● WHAT IS EXPECTED
Continue the discussion below about the UK local elections and the rise of UKIP, starting after its final comment on turnout in European elections.

UK Local elections and the rise of UKIP

They’ve recently been talking about selling off the Post Office, the Met Office, the Mint, the temporarily renationalised East Coast Mainline, in Scotland the forrestries, and the last government sold off both the Commonwealth Development Corporation (for trade-based aid to the third world) and the Defence Evaluation and Research Agency (to the Carlyle Group, no less), and the current government have flogged off the Forensic Science Service and spun-off British Waterways as a quango.

Anything the government owns is likely to be on the block at any time.

Well, having now experienced both in the last few decades, it can conclusively be said that the railways, water, gas and electric boards should all be renationalised immediately. The PFI, private provision and competition in public services have also all been horrendous and incredibly expensive failures. The current government have also given out billions of unofficial tax-breaks to big companies, like the infamous Vodafone deal, as well as cutting their tax rates. So there’s plenty of room to the Left without going into “renationalise Land Rover” territory. Just takes some guts.

The Lib-Dems will be hammered in the next general election - to 1950s levels. It won’t be complete extinction, as people still value strong constituency MPs and they have several time-served characters in this category. But their performance in the coalition has undermined any political reason to vote for them - why would you? Unless you’re making a Tory proxy-vote there cannot be any reason to think they can deliver major Lib-Dem policy as part of a government.

Nigel Farage is in clover at the moment. Influencing policy positions of the two main parties, the UK press in his back pocket and all this without having to work for a living. If you said to him he had to actually go to Westminster and sit as an MP he’d run a mile.

I think that people are quick to brush off Ukip’s chances of having a big impact on 2015 - when you look at share at the vote in a range of important Westminster seats, they got the biggest share in the vote or came pretty close. Even more importantly, though, is the fact that the Tories are losing support in droves at the minute to Ukip, which could let Labour through in many seats that have usually been safely Tory. Labour got the highest share of the vote in both Kettering and Gravesham, two rock solid Tory seats that would see Labour get a 1997-style landslide if they won them.

I think it’s a bit naive to say that it’s only a protest vote, and that everything will return back to normal at the general election. Ukip are now expected to win the European elections next year, and are bound to pick up a by-election win between now and then having gone so close recently.

He seems quite happy to accept his generous payments as an MEP, without actually going there very often.

Indeed. And it’s not like Westminster MPs actually have to show up all that often.

I’m trying to think of the seats UKIP might win in 2015, and drawing a blank. They might well affect the outcome in a good number, but actually end up with a majority? Where? And how?

Well, the people who vote in European elections tend to be the people who care about Europe - one way or another. Turnout tends to be very low compared to General Elections, indicating that only the committed, the stubborn and the passionate actually bother.

● DATASET ENTRIES
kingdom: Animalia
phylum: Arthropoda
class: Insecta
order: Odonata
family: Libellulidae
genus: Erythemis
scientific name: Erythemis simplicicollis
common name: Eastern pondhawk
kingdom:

--

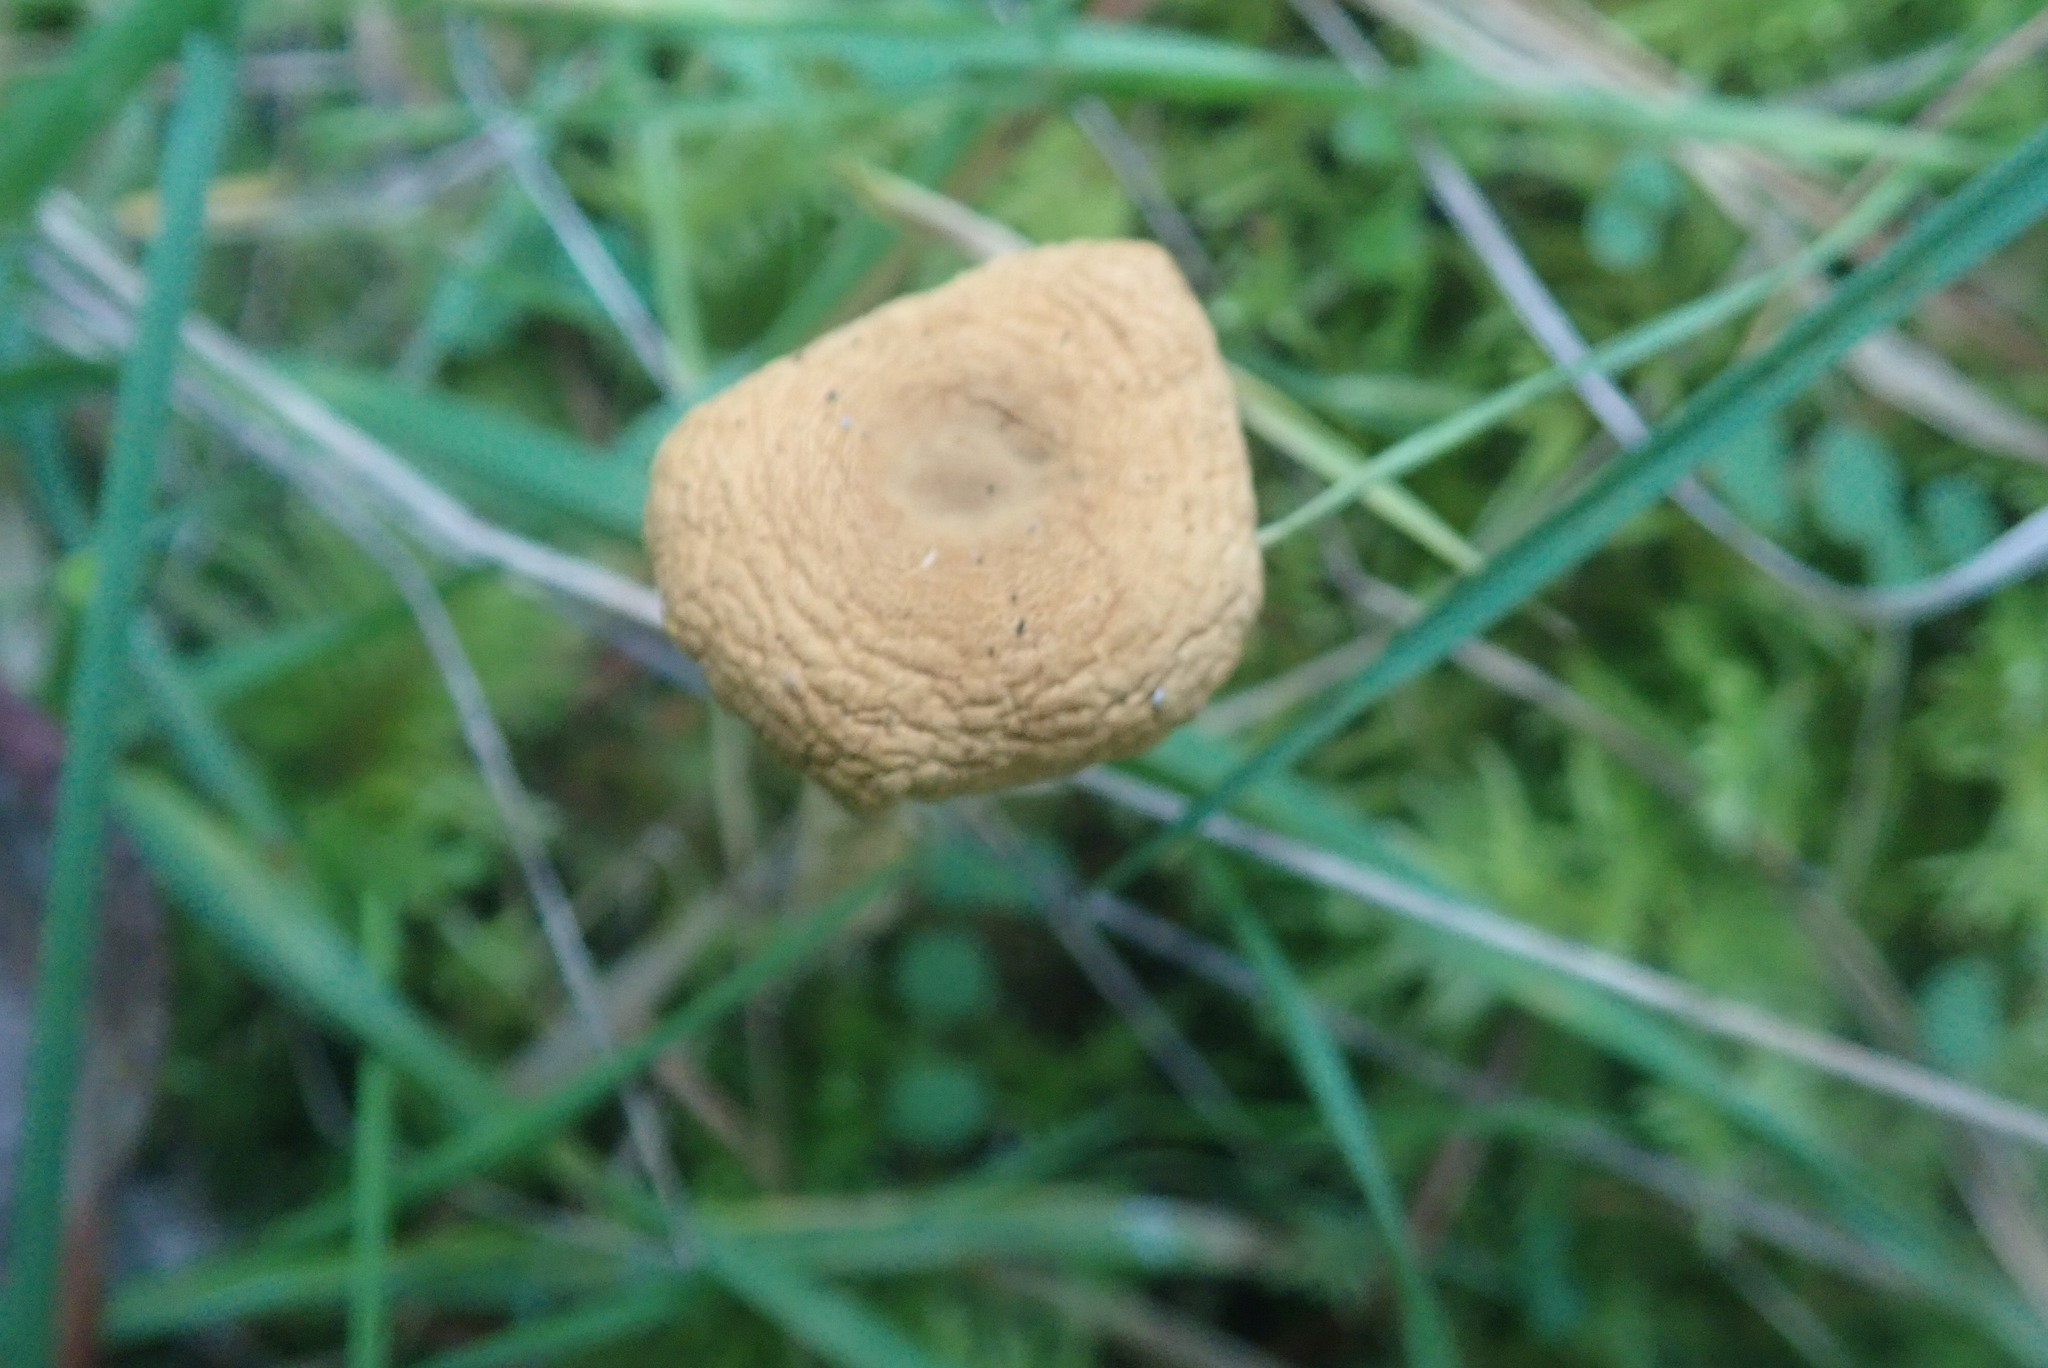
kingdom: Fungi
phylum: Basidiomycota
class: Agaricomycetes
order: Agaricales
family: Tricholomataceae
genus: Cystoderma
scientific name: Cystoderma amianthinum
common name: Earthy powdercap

● TASK RESULT
But anecdotally, I moderate a UK forum that deals with, amongst other things, welfare and benefits issues. You would not believe the number of people who, appalled by the current welfare reforms and Labour’s startling acquiescence, have decided that UKIP should get their vote next time around.

Of course, many of them won’t bother to check UKIP’s actual policies about these matters and will vote for them anyway, but it will be an ill-considered protest vote.

Well, Boston and Skegness (where they had their best non-Farage showing in 2010) must have a good chance of turning purple in 2015; they now have a majority of councillors in that area and beat the Tories by about 3% on vote share. Due to FPTP, it’s possible that they could win in all sorts of seats. They would have won Harlow if they had have taken 2% off each of Labour and the Tories, and would have only needed a 3% Conservative -> Ukip swing to win Epping Forest, which is one of the Tories’ safest seats in the country at Westminster. If Ukip can win seats like this it would be a doomsday scenario for the Tories, and Ukip could win lots of seats.

It’s unlikely that they could achieve this at a general election, but it’s certainly possible. The public are in a foul mood with the three main parties.

In the last election Farage stood against Bercow, the Speaker. As he was the Speaker, all of the major parties withdrew from that constituency. Bercow was so unpopular that the local Tories refused outright to have anything to do with his reelection.

Farage came third. Even after the HIGNFY bump. Second were the local Tories’ grassroots anti-Bercow group. UKIP will never get anywhere.

But Ukip got a 3% share of the national vote in 2010,and were polling at around that level, too. They’re now polling in the high teens. They’re a consensus choice for getting the highest share of the vote in the 2014 European elections, too. They might not pick up many seats in the 2015 general election (although they might), but they certainly could have a massive impact on the election by splitting the right-leaning vote and letting Labour win in lots of supposedly safe Tory seats.

The Conservatives know this, of course, and are having to tack right on a range of issues like the EU referendum pledge. Ukip now have a large presence in local government and in the European parliament, and are able to exert enormous leverage over the government. What happened in 2010 doesn’t really have any relevance anymore.

But, what about Jon Cruddas and “Blue Labour”?

Do they trade unions still get a fixed 30% vote in Labour or whatever it was they used to have?

They still get a block vote in internal labour leadership elections, not sure of the percentage but that’s how we ended up with Ed instead of David, but that obviously has no bearing on parliamentary or local elections.